Второе июля четвёртого года | страница 19



Чехов и Ленин друг другу не понравились. Это имело свои отдаленные последствия. Мемуарную главу об Ульянове Чехов назвал «Чайник кипит!», а в конце жизни, вернулся к этой теме, написал и передал через Илью Эренбурга [который был ликвидирован за это органами НКВД] в Париж известнейшую [на Западе] повесть «Семья Гурьяновых», где в главном герое легко угадывается Ленин. Это была последняя художественная вещь Чехова, повесть о профессиональных революционерах, тема, к которой он в молодости не знал как подступиться или просто не имел никакого желания копаться в темных душах фанатиков. «В революцию уходят по-разному», — уклончиво говорил он. Антон Павлович писал повесть очень тяжело, повторяя манеру «Рассказа неизвестного человека»; в ней описывается крушение талантливой интеллигентной семьи, которая, после неожиданной смерти отца, директора провинциальной гимназии, как видно, «человека в футляре», державшего семью в руках, ушла в революцию. Покушение на царя, казнь старшего брата, отчуждение друзей и знакомых, бытовая неустроенность, скитания на чужбине, аресты, тюрьмы, ссылки — вот содержание этой повести. Чехов часто заканчивал свои рассказы «ничем», то есть, в его концовках не происходило никакого завершающего события; в «Семье Гурьяновых» главное событие все-таки произошло, цель жизни маленького человека была достигнута, он совершил босяцкую революцию во имя счастливого будущего всего человечества ценой гражданской войны, ценой жизни 15 [пятнадцати] миллионов тех же босяков, крестьян, мещан, рабочих, купцов, буржуа, интеллигентов, аристократов, и, наконец, самой царской семьи; для кого же он ее совершал? Этого маленького человека теперь называют большим, великим, гениальным человеком, а он, полупарализованный двумя инсультами, сидит в кресле-качалке, таращит глаза, пускает слюни и мочится под себя.

Александр Куприн в своих воспоминаниях пишет:

«Думается, Чехов никому не раскрывал своего сердца вполне. Но ко всем относился благодушно, безразлично в смысле дружбы и в то же время с большим, может быть, бессознательным интересом».

И это удивительно глубокое замечание. Оно говорит о Чехове больше, чем все те факты его долгой биографии, которые я [Моэм] излагаю.

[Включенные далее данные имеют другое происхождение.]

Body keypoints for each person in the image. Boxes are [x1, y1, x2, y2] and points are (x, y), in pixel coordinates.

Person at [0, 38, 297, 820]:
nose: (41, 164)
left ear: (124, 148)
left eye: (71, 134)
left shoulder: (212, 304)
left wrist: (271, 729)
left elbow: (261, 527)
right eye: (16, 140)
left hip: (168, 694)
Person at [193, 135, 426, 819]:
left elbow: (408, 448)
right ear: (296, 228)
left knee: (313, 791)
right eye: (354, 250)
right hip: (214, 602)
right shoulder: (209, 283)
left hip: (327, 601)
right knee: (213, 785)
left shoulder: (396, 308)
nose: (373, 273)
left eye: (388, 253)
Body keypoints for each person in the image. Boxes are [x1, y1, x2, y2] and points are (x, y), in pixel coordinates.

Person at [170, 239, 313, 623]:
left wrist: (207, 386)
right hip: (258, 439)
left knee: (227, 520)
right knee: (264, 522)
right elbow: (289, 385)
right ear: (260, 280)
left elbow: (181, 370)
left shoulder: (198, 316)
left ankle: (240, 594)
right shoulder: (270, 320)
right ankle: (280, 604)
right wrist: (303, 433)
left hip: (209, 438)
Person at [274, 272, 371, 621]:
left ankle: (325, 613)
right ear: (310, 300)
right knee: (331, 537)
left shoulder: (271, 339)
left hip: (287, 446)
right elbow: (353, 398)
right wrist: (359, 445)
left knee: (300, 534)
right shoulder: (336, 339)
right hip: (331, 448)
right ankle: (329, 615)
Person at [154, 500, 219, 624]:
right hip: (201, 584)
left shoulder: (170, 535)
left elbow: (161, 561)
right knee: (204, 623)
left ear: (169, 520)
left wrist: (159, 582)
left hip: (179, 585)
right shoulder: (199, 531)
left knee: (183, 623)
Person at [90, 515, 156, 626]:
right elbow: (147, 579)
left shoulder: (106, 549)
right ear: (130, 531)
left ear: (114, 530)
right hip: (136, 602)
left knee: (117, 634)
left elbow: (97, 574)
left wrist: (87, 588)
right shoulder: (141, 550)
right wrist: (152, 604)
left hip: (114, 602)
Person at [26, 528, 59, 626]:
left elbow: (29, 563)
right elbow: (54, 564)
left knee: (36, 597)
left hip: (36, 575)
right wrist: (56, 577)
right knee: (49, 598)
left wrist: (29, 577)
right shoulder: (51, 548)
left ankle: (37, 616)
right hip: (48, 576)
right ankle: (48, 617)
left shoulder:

В 1910 году умер Лев Толстой. Как говорится, «The King is dead, long live the King!» [«Король умер, да здравствует король!»] Чехова никто не короновал, не назначал и не выбирал, но этого и не требовалось, он естественным образом, по праву «наследного принца» возглавил русскую литературу. Авторитет Чехова был беспрекословен. «Как хорошо, что в русской литературе есть Лев Толстой! — говорил Чехов в молодости. — При нем никакая литературная шваль не смеет поднять голову». Теперь обязанности Льва Толстого перешли на Чехова, и по авторитету и по старшинству в свои пятьдесят лет Чехов был первым. Генетическая наследственная связь Чехова с Пушкиным, Гоголем, Лермонтовым, Достоевским, Толстым ни у кого не вызывала сомнений, но Чехова почти не знали на Западе. Дело в том, что в начале века его издательские дела крайне запутались, Чехов потерял права на свои произведения, попал в литературную кабалу.